Let’s say you come up with the most amazing, ground-breaking technology ever seen. Your awesome innovation changes everything it touches and is applauded as true magic.
Then, in the blink of a decade or two (your mileage may vary), your groundbreaking innovation is leapfrogged by newer magic, a plethora of innovations that you yourself have inspired. In fact, the more groundbreaking your invention is, the more likely it is to be struck down by its own offspring.
Which brings us to our favorite documentary series (of this decade) (so far): Light & Magic, a fascinating six-parter on Disney+ about the creation of modern visual effects.
The documentary opens in the mid-1970s, when director/writer George Lucas set out to make Star Wars, a movie that would forever change the motion picture industry. Although Twentieth Century Fox had provided Lucas with the funding he needed, he quickly realized that there was no existing way to visually present the space opera he had in mind.
Which meant he’d have to invent it.
Part One of the series, fittingly titled “Gang of Outsiders,” shows us how Lucas collected a group of young, unknown (and untested) artists and tech geeks—among them soon-to-be legends John Dykstra, Dennis Muren, Richard Edlund, Joe Johnston and Phil Tippett—to figure it out. He set them up in a cramped Van Nuys, CA warehouse and instructed them, God-to-Moses style, to “Go Ye and Create Hardware And Technology That Will Amaze The World.”
Lucas named the facility “Industrial Light & Magic” (ILM), allotted the group a budget of $1,000,000, and went overseas to shoot Star Wars’ live-action scenes. The visionary group worked and played unsupervised for months. Predictably, there was a little too much play at times (with shenanigans more akin to Animal House than “serious cinema”). But there also were hardcore achievements, enough to make Star Wars’ iconic opening shot—a mind-blowingly large and very detailed spaceborne vessel passing overhead, only to be followed by an even larger and more detailed spaceship—as miraculous to 1977 audiences as the parting of the Red Sea was to audiences of The Ten Commandments some twenty years earlier.
Thus began the legend of ILM, instantly the world’s preeminent visual image house. In a way, it was not unlike Thomas Alva Edison’s “Invention Factory” in Menlo Park, NJ in the late 19th century. That facility provided a gathering point for innovative scientists, designers, and machinists to collaborate in researching, developing, and manufacturing new technology.

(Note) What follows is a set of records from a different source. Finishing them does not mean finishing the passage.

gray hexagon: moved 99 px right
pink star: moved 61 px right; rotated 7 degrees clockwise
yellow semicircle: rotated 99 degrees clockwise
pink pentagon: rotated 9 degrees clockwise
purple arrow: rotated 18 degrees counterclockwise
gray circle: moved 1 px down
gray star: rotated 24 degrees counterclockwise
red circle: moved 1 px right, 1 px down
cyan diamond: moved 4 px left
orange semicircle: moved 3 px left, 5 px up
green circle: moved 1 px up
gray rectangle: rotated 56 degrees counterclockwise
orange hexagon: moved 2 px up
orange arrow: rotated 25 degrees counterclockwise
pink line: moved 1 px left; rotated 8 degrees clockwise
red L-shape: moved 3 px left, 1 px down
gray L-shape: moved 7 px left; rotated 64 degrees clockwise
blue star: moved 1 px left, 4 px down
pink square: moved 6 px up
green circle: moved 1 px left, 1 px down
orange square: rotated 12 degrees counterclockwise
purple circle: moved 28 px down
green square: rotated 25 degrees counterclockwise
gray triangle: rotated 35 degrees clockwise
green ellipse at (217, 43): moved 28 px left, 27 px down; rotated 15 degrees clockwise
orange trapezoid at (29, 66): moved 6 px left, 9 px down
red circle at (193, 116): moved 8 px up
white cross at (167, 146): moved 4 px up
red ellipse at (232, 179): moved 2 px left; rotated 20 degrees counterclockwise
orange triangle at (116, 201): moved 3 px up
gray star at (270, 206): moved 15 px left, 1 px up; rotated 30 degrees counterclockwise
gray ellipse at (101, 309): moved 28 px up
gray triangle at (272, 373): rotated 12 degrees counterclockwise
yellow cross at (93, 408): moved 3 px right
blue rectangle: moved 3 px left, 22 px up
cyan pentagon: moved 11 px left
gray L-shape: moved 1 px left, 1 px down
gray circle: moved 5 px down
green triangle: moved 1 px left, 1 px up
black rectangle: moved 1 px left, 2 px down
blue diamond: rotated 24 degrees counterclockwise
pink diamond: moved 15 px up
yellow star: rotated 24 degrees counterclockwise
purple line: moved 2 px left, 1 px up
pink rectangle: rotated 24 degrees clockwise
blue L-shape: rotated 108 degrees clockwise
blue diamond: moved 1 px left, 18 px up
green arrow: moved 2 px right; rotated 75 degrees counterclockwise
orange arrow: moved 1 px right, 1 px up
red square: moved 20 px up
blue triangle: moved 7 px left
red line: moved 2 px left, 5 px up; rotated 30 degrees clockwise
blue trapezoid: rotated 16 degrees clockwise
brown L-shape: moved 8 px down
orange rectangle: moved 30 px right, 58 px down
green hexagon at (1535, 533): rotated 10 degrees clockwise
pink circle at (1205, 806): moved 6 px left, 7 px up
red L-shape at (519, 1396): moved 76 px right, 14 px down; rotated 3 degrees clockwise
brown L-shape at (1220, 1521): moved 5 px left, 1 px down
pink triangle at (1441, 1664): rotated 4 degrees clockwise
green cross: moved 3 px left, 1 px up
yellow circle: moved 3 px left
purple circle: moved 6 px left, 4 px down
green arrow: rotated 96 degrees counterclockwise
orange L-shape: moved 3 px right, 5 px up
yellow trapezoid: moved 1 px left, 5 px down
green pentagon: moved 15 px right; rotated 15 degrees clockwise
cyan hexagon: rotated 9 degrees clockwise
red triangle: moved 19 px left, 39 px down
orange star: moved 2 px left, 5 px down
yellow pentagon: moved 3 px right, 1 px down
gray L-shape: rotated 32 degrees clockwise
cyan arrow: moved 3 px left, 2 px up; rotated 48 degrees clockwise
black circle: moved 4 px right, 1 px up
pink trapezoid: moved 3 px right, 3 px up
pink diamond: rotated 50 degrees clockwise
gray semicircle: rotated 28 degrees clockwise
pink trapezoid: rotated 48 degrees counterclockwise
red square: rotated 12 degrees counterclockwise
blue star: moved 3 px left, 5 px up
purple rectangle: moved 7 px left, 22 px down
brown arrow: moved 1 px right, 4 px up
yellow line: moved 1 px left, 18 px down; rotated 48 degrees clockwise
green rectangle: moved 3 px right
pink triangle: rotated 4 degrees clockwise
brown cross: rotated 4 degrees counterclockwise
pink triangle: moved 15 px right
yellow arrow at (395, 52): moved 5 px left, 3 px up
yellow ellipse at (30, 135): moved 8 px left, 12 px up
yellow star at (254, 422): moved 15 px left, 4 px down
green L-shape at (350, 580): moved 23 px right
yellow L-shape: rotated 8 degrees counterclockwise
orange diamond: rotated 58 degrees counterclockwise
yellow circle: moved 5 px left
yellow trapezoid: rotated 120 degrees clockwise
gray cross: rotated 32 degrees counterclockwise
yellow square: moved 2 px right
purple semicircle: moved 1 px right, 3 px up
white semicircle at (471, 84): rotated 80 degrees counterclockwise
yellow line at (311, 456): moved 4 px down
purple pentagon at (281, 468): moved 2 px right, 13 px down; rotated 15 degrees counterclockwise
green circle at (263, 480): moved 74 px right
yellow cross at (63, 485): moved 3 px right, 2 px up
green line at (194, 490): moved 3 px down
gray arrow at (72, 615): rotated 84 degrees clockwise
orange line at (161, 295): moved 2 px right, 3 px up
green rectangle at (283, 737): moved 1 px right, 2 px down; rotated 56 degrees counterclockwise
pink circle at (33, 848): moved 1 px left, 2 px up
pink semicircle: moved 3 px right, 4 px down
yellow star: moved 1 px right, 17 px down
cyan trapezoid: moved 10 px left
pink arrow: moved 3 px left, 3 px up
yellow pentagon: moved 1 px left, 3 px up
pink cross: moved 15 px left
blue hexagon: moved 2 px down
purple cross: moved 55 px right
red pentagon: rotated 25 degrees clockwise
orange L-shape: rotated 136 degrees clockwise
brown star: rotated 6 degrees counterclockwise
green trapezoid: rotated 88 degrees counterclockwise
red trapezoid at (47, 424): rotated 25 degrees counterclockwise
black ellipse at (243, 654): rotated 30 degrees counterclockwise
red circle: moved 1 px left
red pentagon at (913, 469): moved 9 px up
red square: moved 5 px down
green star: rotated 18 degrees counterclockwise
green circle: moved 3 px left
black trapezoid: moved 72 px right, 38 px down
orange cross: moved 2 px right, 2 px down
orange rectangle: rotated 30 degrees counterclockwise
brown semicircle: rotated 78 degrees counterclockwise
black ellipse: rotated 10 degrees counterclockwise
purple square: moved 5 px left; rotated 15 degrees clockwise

During his lifetime, Edison accumulated over a thousand patents, advancing technology in telecommunications, lighting, sound recording, motion pictures, storage batteries, and voting machines.
At first glance, ILM’s achievements may seem less staggering in comparison, but the inventions by the ragtag team at Lucas’s facility (later relocated to Northern California) undeniably changed our digital world. Their tinkering led to digital editing, advanced computer graphics, Photoshop, and Pixar.
Later episodes of this docuseries, directed by writer/filmmaker Lawrence Kasdan (The Big Chill, Body Heat), follow ILM’s progress as the team developed the “impossible” yet necessary tech to handle Raiders of the Lost Ark, Star Trek II: The Wrath of Khan, Jurassic Park, and hundreds more. And as time slipped into their future, each brilliant innovation they created gave way to more brilliant innovations. Some of the geniuses learned new tricks, and moved in new directions. Others found themselves redundant, outpaced by inevitable evolution, like dinosaurs left behind at the tar pits. Light & Magic is commendably honest about the experiences of these former geeks, and is well-worth the price of admission for the memories it will stir within your mind.